1. To Invoke the Morning. A shaman with a bamboo flute (shakuhachi) ceremoniously breathes light and life into the void of night in a solo which loosely parodies the sacred meditational music (hokyoku) performed by Zen monks in their quest for enlightenment.

2. Aria: Flame of the Sun. Inward contemplation gradually yields to riotous morning birdsong from a didjeridu, out of which emerges a soprano voice with harp accompaniment. The ecstatic text, sung in Latin, is by the 12th century Rhineland mystic Hildegard von Bingen: O most noble greenness, rooted in the sun, shining in dazzling serenity in a sphere that no earthly being can comprehend. You are encircled in the arms of divine mysteries. You blush like the dawn and burn like a flame of the sun.

3. Bird and Flower Chants is divided into two parts: The Joy of Life - a ritualised response to the cheerful chatter of parrots and cockatoos, their names chanted in the Cadigal language - dissolves into A Dream of Wildflowers as the morning unfolds.

4. Zenith.
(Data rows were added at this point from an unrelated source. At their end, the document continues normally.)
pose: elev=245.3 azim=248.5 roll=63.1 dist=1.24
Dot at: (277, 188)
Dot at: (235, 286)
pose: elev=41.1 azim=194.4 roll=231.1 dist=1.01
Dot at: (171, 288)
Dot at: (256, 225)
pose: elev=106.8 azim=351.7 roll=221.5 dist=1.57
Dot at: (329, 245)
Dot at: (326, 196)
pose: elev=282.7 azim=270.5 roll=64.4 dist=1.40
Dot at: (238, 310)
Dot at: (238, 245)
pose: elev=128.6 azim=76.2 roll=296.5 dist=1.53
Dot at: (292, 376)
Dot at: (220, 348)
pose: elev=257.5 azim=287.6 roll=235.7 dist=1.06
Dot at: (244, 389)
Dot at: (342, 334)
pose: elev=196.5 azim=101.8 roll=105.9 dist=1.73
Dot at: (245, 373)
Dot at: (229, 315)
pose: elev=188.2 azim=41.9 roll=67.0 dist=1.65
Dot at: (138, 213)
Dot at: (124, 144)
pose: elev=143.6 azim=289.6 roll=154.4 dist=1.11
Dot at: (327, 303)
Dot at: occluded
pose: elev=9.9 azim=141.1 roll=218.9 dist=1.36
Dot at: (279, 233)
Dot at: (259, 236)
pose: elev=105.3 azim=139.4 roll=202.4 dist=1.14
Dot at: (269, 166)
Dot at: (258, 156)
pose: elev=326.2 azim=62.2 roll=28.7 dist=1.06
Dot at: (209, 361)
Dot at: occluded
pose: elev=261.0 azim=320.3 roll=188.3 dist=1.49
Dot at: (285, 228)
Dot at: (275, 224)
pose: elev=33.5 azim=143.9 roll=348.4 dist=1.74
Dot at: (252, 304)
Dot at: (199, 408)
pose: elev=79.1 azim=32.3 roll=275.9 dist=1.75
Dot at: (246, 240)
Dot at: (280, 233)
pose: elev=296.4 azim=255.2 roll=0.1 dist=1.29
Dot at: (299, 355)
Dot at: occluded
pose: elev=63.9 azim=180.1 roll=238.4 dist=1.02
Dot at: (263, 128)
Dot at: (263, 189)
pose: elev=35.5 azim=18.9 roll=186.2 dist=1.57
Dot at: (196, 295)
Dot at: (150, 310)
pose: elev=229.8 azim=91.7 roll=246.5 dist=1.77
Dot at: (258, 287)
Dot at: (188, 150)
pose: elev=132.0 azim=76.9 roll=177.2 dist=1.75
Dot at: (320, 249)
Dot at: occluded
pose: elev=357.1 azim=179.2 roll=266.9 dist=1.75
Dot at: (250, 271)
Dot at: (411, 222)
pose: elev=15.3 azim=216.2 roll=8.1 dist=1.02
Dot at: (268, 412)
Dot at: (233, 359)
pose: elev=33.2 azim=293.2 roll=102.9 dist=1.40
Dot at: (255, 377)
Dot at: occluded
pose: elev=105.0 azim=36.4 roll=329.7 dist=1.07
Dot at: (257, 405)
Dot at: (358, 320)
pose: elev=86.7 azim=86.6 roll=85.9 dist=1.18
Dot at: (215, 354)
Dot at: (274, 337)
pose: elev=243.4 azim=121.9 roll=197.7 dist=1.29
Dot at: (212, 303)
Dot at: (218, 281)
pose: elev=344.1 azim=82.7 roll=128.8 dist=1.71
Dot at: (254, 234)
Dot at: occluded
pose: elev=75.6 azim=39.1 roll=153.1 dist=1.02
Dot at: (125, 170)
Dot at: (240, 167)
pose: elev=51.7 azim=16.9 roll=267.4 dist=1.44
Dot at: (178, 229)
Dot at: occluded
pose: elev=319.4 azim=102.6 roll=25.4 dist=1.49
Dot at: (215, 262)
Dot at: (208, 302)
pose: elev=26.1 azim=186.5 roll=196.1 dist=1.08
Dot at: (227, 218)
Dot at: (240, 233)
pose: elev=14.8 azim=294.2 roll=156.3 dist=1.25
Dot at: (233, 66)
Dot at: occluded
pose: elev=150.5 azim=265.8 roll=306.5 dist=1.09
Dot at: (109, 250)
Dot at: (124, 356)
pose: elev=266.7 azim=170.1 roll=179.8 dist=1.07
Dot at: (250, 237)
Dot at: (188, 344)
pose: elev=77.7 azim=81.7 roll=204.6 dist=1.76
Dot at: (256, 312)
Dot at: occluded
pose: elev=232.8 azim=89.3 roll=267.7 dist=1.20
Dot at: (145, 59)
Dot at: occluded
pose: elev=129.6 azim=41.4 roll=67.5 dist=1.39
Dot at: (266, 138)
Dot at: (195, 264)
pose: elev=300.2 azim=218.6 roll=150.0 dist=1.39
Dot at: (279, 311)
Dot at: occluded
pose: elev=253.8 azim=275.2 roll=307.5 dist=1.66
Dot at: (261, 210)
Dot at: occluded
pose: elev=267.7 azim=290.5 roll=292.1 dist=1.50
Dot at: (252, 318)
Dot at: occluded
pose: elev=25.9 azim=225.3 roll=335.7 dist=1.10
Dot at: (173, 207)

The strange stillness of solar noon, benign at first, rises to shrill intensity as maximum energy is released from the midday sun – a scorching heat foreboding the impact of global warming on living organisms.

5. Orison. A ruminative, sometimes unquiet cello yearns for a sublime realm beyond the fragmented temporal world.

6. Canticle of the Earth: a celebration of the universal dance of life.

7. O Magnum Mysterium. As darkness descends a scientist probes beyond rational and geopolitical in contemplation of the night sky.